I have a question about crossed effects linear mixed models in statsmodels. Specifically, I can see two ways of representing my data and I'm not sure which is appropriate. Any advice appreciated!
My data are as below. I wish to ascertain whether the objective quality of a book ('good' or 'bad') predicts the score the book is assigned. Titles are nested within the quality variable, but titles and raters are crossed. (This is fake data so I'm not worried about models converging.)
rater title quality score
john book_1 good 0.600833333
frank book_2 bad 0.683020833
emma book_3 good 0.653645833
john book_4 bad 0.6528125
frank book_5 good 0.6040625
emma book_1 good 0.600833333
john book_2 bad 0.522
frank book_3 good 0.600833333
emma book_4 bad 0.619464286
john book_5 good 0.600833333
frank book_1 good 0.57125
emma book_2 bad 0.6296875
john book_3 good 0.607205882
frank book_4 bad 0.61203125
emma book_5 good 0.600833333
One way to analyse this data is to take quality as my independent variable, score as my dependent variable, rater as my grouping variable, and use variance components to capture the crossed effects on title. This gives:
import statsmodels.api as sm
import statsmodels.fomula.api as smf
md = smf.mixedlm('score ~ quality', vc_formula = {"title":"0 + title"}, groups = data['rater'], data = data).fit().summary()
Model summary:
Mixed Linear Model Regression Results
===========================================================
Model: MixedLM Dependent Variable: score
No. Observations: 15 Method: REML
No. Groups: 3 Scale: 0.0007
Min. group size: 5 Log-Likelihood: 22.1997
Max. group size: 5 Converged: Yes
Mean group size: 5.0
-----------------------------------------------------------
Coef. Std.Err. z P>|z| [0.025 0.975]
-----------------------------------------------------------
Intercept 0.620 0.001 841.098 0.000 0.618 0.621
quality[T.good] -0.015 0.013 -1.158 0.247 -0.041 0.011
title Var 0.001
===========================================================
This intuitively seems to me to be the correct approach. It gives me a p-value and coefficient for my IV and accounts for the crossed effects.

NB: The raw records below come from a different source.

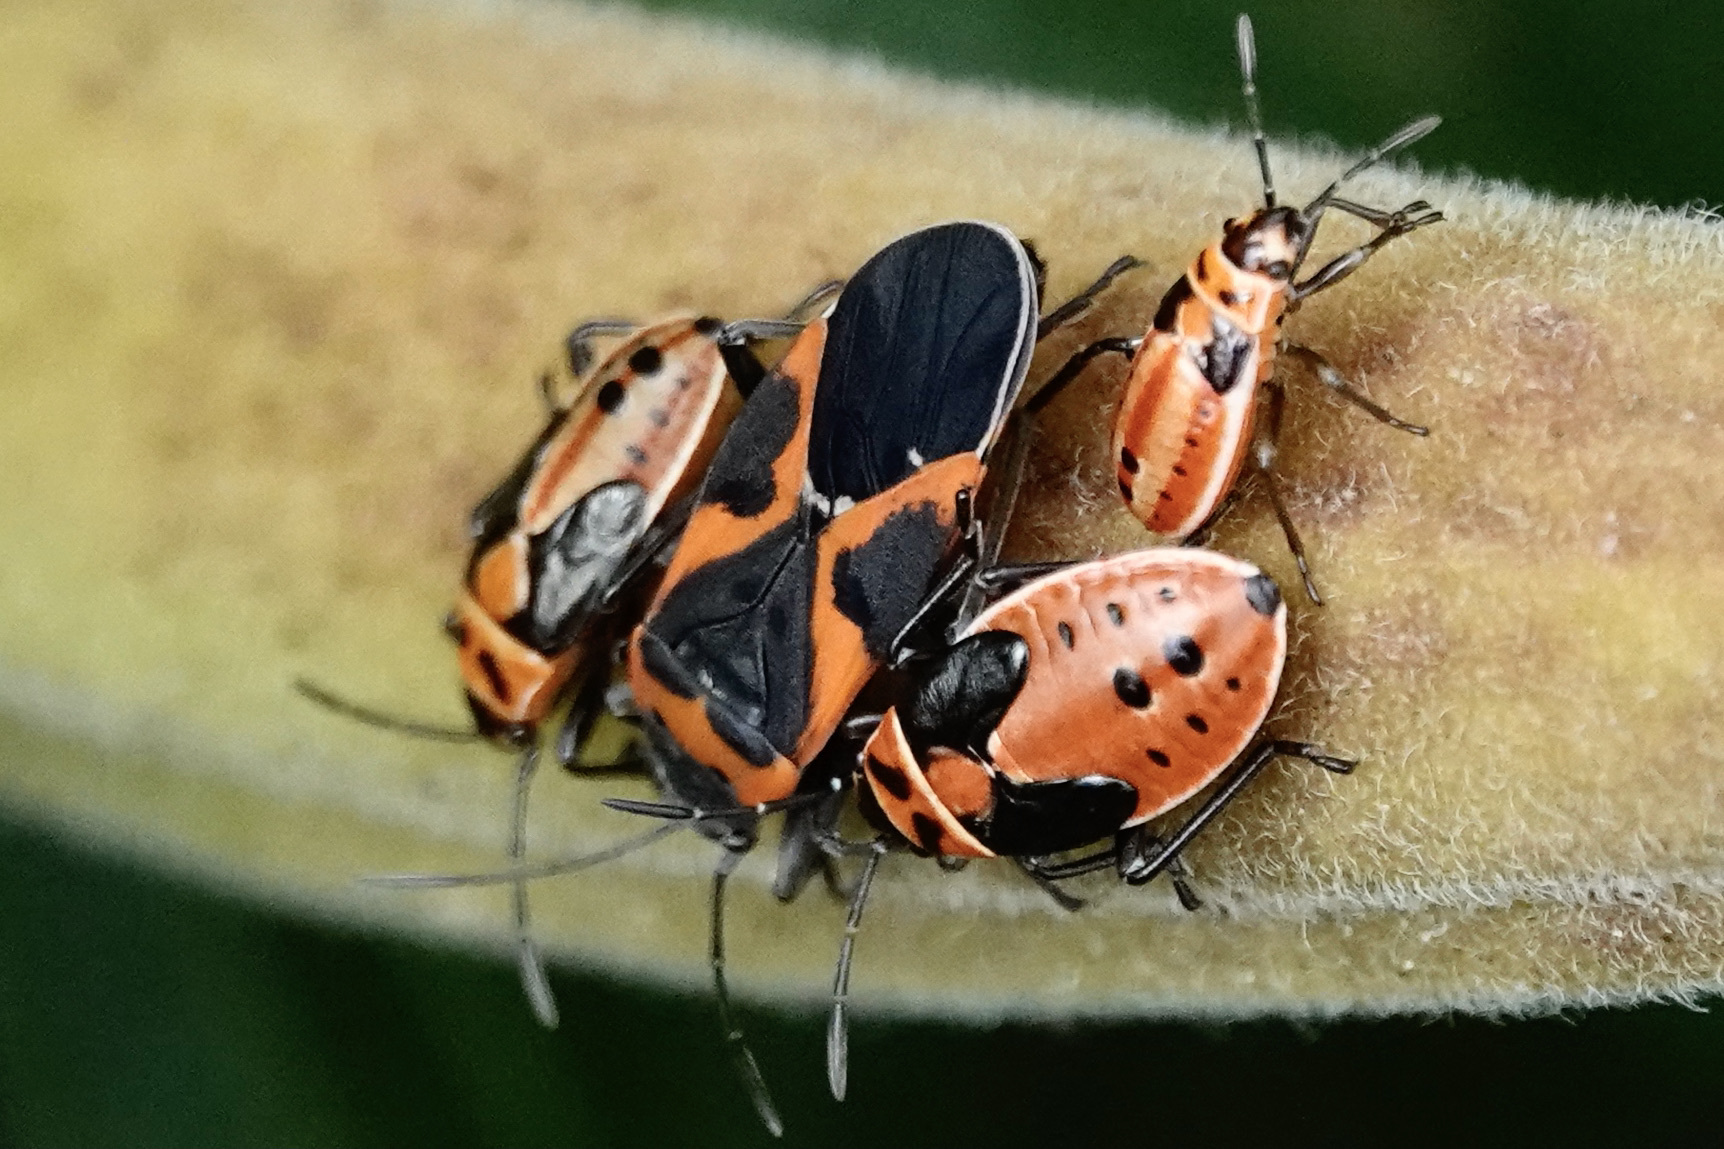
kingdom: Animalia
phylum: Arthropoda
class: Insecta
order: Hemiptera
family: Lygaeidae
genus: Lygaeus
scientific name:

However, I've been advised elsewhere that crossed effects like this should be specified by treating the dataset as one group and specifying variation entirely using variance components. Thus:
data['groups'] = 1
md = smf.mixedlm('score ~ 1', vc_formula = {"rater":"0 + rater", "title":"0 + title", "quality":"0 + quality"}, groups = data['groups'], data = data).fit().summary()
Yielding:
Mixed Linear Model Regression Results
=====================================================
Model: MixedLM Dependent Variable: score
No. Observations: 15 Method: REML
No. Groups: 1 Scale: 0.0013
Min. group size: 15 Log-Likelihood: 24.4023
Max. group size: 15 Converged: No
Mean group size: 15.0
-----------------------------------------------------
Coef. Std.Err. z P>|z| [0.025 0.975]
-----------------------------------------------------
Intercept 0.612 0.017 35.011 0.000 0.577 0.646
quality Var 0.000
rater Var 0.000 0.020
title Var 0.000
=====================================================
This model offers me no p-value, different coefficients, and different model test statistics all around. Now, I'm either wrong in my use of both models, or I'm wrong in my use of one of them. Can anyone advise me which is the case? Thanks.